How to complete this task: Only the lines from the one containing "<!-- water -->" through the one containing "<!-- building -->" should be printed, exactly as they appear below, with both ends included.

Given information:
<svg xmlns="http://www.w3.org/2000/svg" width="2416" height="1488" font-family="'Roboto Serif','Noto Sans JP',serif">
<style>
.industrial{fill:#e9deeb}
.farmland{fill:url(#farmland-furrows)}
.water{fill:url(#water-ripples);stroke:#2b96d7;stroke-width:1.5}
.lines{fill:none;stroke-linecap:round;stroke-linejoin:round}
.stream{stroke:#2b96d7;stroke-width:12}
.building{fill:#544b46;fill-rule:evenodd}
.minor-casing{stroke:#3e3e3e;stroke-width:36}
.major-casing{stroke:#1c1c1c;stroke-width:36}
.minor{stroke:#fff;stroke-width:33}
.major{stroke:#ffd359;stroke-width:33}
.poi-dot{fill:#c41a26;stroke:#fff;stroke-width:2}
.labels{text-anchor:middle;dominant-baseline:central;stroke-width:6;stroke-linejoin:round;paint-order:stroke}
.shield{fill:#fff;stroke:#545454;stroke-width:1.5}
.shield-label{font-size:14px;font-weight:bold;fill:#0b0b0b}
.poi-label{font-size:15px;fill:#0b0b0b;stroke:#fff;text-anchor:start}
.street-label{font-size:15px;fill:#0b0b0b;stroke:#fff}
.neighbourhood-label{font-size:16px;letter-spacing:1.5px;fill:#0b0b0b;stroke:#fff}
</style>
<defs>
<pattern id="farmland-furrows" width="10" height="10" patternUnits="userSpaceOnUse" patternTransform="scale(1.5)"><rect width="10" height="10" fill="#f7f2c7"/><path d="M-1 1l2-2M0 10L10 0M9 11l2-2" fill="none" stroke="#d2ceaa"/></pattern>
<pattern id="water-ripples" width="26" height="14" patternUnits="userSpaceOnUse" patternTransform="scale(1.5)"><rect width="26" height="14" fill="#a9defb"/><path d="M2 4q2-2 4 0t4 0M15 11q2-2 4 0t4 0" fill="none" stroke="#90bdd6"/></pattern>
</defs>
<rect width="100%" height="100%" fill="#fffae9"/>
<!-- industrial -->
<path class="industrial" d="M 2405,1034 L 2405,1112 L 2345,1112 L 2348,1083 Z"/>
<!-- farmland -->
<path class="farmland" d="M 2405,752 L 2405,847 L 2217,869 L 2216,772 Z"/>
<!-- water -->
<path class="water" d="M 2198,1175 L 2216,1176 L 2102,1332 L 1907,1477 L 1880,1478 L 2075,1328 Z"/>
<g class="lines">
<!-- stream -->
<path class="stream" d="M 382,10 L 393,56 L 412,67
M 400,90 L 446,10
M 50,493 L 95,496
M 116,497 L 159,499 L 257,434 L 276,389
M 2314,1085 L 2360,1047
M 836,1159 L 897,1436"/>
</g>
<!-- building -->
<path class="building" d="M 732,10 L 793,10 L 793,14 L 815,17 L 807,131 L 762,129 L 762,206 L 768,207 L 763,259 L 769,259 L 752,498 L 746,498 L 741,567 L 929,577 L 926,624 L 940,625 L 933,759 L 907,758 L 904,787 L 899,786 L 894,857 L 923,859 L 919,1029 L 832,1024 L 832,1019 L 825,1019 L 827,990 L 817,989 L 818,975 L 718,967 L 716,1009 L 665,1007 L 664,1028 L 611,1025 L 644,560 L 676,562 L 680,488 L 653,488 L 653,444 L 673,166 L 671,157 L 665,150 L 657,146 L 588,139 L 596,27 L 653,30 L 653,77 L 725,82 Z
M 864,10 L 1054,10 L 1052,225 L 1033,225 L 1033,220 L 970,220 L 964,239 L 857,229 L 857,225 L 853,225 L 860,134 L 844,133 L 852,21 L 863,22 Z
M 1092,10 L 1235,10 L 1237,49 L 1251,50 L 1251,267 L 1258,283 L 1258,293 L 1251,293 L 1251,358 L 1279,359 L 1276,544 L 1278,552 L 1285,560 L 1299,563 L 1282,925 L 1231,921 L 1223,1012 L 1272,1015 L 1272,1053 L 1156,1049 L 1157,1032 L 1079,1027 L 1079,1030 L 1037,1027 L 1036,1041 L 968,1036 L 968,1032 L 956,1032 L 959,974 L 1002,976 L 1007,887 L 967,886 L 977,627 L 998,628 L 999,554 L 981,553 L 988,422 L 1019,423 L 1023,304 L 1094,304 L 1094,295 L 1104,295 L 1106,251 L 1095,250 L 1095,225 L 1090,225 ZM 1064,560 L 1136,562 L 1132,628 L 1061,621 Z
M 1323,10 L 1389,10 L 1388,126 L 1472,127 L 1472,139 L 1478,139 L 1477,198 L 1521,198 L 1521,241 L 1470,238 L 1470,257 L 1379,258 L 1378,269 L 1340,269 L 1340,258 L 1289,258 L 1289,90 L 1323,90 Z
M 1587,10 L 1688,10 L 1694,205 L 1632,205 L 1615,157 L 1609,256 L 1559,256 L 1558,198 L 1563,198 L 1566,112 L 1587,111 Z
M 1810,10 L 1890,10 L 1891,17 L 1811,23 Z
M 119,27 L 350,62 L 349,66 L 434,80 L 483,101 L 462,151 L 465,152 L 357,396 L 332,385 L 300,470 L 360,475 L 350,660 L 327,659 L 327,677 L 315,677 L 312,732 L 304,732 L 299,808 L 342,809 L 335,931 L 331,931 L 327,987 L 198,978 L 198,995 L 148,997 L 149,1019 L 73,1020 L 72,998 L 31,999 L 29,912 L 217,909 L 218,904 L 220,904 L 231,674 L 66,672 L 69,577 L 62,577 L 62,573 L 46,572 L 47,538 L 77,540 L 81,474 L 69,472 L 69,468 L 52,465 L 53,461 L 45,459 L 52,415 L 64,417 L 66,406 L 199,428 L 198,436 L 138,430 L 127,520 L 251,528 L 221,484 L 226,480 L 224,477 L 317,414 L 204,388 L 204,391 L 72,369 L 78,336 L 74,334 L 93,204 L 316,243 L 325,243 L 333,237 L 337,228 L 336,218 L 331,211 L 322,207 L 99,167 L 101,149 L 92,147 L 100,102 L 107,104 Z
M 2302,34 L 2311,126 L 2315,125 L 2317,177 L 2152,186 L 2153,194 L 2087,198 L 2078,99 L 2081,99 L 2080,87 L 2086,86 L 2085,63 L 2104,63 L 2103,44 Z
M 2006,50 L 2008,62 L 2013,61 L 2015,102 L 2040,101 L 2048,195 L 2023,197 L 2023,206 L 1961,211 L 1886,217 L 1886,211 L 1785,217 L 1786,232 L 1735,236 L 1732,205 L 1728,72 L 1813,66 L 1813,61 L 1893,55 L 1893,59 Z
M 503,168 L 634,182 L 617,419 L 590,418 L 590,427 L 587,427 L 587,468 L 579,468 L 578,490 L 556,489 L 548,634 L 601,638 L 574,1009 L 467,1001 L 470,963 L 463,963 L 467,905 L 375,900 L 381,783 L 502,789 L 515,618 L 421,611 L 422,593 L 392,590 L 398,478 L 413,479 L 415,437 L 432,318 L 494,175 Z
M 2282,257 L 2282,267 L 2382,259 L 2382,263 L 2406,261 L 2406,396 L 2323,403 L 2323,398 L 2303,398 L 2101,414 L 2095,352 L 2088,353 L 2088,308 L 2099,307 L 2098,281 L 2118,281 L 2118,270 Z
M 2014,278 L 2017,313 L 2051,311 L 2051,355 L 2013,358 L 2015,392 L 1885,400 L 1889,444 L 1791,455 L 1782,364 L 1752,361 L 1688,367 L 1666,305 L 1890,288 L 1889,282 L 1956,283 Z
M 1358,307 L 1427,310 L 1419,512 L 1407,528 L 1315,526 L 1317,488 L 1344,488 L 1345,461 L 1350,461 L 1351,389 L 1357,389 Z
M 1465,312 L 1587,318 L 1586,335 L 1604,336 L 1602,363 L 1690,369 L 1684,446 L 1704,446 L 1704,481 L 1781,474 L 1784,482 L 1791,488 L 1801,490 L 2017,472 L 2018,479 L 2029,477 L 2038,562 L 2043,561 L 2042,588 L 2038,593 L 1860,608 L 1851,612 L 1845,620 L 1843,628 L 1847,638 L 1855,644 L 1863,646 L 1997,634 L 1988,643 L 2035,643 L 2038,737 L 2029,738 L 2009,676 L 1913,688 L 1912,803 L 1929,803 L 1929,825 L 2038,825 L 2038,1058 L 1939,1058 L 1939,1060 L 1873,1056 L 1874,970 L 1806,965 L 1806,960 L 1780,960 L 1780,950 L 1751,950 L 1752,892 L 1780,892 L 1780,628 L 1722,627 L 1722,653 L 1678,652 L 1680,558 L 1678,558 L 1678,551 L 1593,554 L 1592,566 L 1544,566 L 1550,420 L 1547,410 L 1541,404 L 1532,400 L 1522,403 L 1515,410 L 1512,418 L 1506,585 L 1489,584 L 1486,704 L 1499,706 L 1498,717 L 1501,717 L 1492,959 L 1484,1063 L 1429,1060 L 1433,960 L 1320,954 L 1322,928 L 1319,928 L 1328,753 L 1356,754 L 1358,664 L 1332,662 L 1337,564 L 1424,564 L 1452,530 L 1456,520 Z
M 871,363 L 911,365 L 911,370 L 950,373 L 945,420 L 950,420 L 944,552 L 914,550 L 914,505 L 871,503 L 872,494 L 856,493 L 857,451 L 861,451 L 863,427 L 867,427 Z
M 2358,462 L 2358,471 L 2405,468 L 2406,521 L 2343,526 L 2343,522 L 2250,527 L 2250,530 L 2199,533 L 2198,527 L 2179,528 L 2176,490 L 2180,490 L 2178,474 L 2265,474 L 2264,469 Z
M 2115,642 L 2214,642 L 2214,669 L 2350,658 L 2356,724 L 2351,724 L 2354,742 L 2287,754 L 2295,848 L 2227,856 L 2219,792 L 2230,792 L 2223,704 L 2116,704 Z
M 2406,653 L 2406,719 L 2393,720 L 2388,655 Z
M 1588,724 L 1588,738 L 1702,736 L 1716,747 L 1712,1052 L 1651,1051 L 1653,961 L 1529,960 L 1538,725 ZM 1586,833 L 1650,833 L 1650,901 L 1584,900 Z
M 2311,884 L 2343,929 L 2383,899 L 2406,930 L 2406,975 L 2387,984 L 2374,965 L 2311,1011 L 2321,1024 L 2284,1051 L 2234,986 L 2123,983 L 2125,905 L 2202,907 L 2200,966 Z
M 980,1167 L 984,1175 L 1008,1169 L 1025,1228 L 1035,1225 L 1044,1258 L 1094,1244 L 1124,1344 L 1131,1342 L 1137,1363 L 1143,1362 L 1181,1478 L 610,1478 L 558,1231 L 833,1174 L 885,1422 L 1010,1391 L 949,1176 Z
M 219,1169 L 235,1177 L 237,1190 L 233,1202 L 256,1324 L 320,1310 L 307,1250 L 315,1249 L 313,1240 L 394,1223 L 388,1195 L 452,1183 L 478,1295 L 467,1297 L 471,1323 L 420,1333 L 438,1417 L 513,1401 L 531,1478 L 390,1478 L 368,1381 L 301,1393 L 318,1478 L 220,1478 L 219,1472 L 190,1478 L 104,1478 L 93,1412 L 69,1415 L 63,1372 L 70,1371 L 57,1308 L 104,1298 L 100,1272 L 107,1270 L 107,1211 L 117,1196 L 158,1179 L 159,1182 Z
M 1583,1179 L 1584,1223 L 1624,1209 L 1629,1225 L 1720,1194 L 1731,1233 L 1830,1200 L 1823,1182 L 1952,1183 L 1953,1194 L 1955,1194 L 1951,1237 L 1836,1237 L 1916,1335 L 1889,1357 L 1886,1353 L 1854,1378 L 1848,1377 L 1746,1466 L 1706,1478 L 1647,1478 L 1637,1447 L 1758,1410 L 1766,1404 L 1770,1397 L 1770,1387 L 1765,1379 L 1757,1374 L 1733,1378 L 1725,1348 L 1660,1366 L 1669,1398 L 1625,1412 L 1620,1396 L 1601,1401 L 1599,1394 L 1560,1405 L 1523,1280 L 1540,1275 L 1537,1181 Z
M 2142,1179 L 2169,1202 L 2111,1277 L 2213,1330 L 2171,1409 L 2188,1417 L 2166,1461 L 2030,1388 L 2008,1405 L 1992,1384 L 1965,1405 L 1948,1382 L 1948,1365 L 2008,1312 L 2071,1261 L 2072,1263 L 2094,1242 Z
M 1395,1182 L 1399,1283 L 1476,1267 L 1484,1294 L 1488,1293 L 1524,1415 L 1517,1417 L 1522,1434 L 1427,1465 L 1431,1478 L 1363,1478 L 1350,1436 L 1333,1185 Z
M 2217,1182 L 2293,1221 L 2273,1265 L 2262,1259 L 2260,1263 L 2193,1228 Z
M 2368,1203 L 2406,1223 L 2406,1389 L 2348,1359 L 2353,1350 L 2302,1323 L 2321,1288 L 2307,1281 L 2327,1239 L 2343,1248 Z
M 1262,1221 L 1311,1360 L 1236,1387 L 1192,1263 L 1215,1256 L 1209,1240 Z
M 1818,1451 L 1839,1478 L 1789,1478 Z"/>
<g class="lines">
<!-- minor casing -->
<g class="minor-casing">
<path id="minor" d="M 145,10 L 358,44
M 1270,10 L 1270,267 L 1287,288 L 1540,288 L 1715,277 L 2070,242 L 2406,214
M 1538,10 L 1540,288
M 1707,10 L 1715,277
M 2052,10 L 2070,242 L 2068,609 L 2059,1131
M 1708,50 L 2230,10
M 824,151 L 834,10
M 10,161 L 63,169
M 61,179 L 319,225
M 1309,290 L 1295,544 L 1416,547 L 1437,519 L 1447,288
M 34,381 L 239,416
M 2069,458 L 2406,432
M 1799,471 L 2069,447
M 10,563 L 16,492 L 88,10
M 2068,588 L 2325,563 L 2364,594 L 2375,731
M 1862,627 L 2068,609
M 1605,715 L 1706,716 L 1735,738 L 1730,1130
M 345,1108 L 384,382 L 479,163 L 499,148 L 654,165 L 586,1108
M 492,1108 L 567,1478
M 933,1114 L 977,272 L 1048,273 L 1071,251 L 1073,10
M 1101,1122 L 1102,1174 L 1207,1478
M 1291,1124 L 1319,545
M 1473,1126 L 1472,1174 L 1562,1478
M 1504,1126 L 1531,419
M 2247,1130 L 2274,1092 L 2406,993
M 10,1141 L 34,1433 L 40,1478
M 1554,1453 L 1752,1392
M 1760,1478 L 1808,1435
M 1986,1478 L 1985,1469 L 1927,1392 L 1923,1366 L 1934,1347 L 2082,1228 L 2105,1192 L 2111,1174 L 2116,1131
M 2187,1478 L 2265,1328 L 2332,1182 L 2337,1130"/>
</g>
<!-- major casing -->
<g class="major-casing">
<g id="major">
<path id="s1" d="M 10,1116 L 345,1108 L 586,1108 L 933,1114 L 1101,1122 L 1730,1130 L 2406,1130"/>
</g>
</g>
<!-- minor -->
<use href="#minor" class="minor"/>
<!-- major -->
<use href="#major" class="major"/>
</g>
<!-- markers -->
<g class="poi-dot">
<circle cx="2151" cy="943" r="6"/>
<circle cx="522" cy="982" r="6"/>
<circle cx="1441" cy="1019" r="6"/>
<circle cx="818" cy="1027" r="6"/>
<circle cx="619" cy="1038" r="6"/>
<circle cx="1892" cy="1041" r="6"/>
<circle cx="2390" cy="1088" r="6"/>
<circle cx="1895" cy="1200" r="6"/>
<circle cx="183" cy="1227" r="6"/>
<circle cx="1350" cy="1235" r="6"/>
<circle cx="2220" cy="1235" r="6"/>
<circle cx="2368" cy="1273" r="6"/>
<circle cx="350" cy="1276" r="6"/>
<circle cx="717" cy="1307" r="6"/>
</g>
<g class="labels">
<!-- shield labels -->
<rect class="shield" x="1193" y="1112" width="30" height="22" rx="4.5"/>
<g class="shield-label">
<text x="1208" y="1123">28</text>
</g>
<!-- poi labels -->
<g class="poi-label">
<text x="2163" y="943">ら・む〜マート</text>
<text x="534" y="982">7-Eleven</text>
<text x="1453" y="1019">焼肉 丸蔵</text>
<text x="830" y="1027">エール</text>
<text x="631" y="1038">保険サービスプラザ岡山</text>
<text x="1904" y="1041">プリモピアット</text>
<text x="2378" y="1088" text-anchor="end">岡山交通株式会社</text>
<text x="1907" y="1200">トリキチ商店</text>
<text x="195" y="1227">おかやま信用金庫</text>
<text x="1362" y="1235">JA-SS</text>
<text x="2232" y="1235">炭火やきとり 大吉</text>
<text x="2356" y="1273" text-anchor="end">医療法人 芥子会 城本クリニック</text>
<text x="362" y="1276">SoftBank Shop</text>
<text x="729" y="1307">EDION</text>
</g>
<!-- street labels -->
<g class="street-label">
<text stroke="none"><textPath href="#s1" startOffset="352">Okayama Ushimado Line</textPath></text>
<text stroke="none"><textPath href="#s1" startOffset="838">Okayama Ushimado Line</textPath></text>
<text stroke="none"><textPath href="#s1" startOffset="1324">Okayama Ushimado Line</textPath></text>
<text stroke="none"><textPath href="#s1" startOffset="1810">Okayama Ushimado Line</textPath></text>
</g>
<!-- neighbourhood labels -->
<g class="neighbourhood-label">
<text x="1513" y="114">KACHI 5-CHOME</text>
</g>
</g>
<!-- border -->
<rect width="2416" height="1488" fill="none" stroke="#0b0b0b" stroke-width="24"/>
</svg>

Output of the task:
<!-- water -->
<path class="water" d="M 2198,1175 L 2216,1176 L 2102,1332 L 1907,1477 L 1880,1478 L 2075,1328 Z"/>
<g class="lines">
<!-- stream -->
<path class="stream" d="M 382,10 L 393,56 L 412,67
M 400,90 L 446,10
M 50,493 L 95,496
M 116,497 L 159,499 L 257,434 L 276,389
M 2314,1085 L 2360,1047
M 836,1159 L 897,1436"/>
</g>
<!-- building -->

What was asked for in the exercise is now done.